A malva-real, identificada na botânica como Alcea rosea, é presença comum em fachadas, muros e casas antigas de diversos vilarejos europeus. Apesar de suas hastes altas cheias de flores chamativas sugerirem um uso apenas decorativo, por muito tempo ela também foi cultivada com um propósito prático: ajudar a lidar com a umidade na base das paredes, algo frequente em construções antigas que não contavam com impermeabilização moderna.
Que flor é essa vista nas fachadas das cidades?
A malva-real cresce de forma bem vertical, formando hastes altas onde despontam flores em várias cores - rosa, branco, vermelho, roxo e amarelo. Como costuma se desenvolver encostada em paredes e muros, acabou incorporada ao cenário de ruas históricas, casas de campo e fachadas de pedra.
O efeito visual é marcante porque as flores aparecem ao longo do caule, compondo uma “coluna” colorida ao lado da construção. Por isso, muitas pessoas a enxergam somente como enfeite, sem notar que, no passado, sua presença também atendia a uma necessidade do dia a dia.
Por que a malva-real era plantada junto aos muros?
Em moradias antigas, era comum a umidade subir pela parte inferior das paredes, principalmente depois de períodos chuvosos. Como muitas edificações não tinham soluções atuais para evitar infiltrações, uma alternativa simples era colocar perto dos muros plantas capazes de consumir água do solo, ajudando a reduzir parte do excesso de umidade ao redor da base.
- Raízes profundas: alcançam água em camadas mais baixas do terreno.
- Folhagem densa: favorece maior transpiração e, com isso, maior consumo de água.
- Crescimento vertical: ocupa pouco espaço encostada na parede.
- As flores também contribuíam para deixar fachadas simples mais agradáveis.
- A planta ainda podia disfarçar falhas, ralos e marcas antigas nos muros.
Como essa planta ajuda no controle da umidade?
Para se desenvolver bem, a malva-real precisa de água, sobretudo nas épocas mais quentes. Quando é plantada ao pé de uma parede, pode retirar parte da umidade daquela faixa do solo, colaborando para que o entorno fique menos encharcado.
- Tende a ter melhor desempenho em solos com boa drenagem.
- A parede funciona como abrigo contra ventos fortes.
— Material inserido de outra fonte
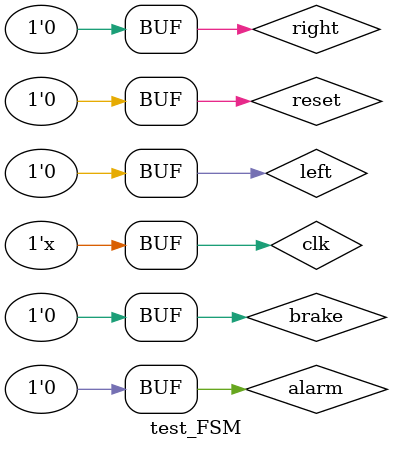
<source format=sv>
`timescale 1ms/1us // time unit / compiler time precision 

module test_FSM();

// set up variables 
reg clk, reset, left, right, brake, alarm;

// output variables
wire la, lb, lc, ra, rb, rc;

// module under test 
FSM fsm(
	.clk(clk),
	.reset(reset),
	.left(left),
	.right(right),
	.brake(brake),
	.alarm(alarm),
	.la(la),
	.lb(lb),
	.lc(lc),
	.ra(ra),
	.rb(rb),
	.rc(rc)
);

// Init Clock of period (10*TimeUnit)/2
always #500 clk = ~clk;

initial 
	begin 
		clk = 1'b0;
		left = 1'b0;
		right = 1'b0;
		
		// start with state S0 
		reset = 1'b1;
		#1200
		
		// turn left
		reset = 1'b0;
		left = 1'b1;
		#1000
		left = 1'b0;
		#1000
		
		// turn right
		right = 1'b1;
		#1000
		right = 1'b0;
		#1000
		
		// turn both direction
		left = 1'b1;
		right = 1'b1;
		#1500
		
		// quit left so should turn on only right
		left = 1'b0;
		#1100
		
		// resetting mid turning signal
		reset = 1'b1;
		#1200
		right = 1'b0;
		#1200;
		
		// testing brake
		reset = 1'b0;
		#1200
		brake = 1'b1;
		#600
		brake = 1'b0;
		#600
		brake = 1'b1;
		#2000
		
		// testing alarm
		brake = 1'b0;
		#1800
		alarm = 1'b1;
		#4000
		alarm = 1'b0;
		#1200;
	end
endmodule 
		
		
		
		
		
		
		

	
</source>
- O calor retido pelo muro ajuda o crescimento em dias frios.
- As raízes geralmente se aprofundam mais do que se espalham para os lados.
- Por isso, não é comum que levante pisos, ao contrário de espécies com raízes mais agressivas.
A malva-real ainda tem utilidade nas casas atuais?
Em construções modernas, a malva-real não substitui impermeabilização, drenagem correta nem reparos para infiltrações. Quando há mofo, descascamento de tinta ou umidade constante, é necessário avaliar tecnicamente a origem do problema.
Ainda assim, ela segue sendo uma boa opção no paisagismo: destaca muros, acrescenta altura aos canteiros, atrai polinizadores e ajuda a “quebrar” a rigidez de fachadas muito retas, especialmente em casas de estilo rústico ou em áreas externas com bastante sol.
Como cultivar malva-real perto de fachadas?
O mais indicado é escolher um local ensolarado, com solo bem drenado e distância suficiente para as hastes crescerem sem atrapalhar portas ou janelas. A planta prefere regas frequentes, mas não tolera encharcamento contínuo - por isso, o terreno deve permitir que a água escoe com facilidade.
A malva-real é um exemplo de como muitos costumes de jardinagem surgiram da observação prática: além de ornamentar e perfumar o ambiente, ela ajudava a esconder pequenas imperfeições e ainda podia colaborar para reduzir a umidade ao redor das paredes, reunindo estética e utilidade na mesma espécie.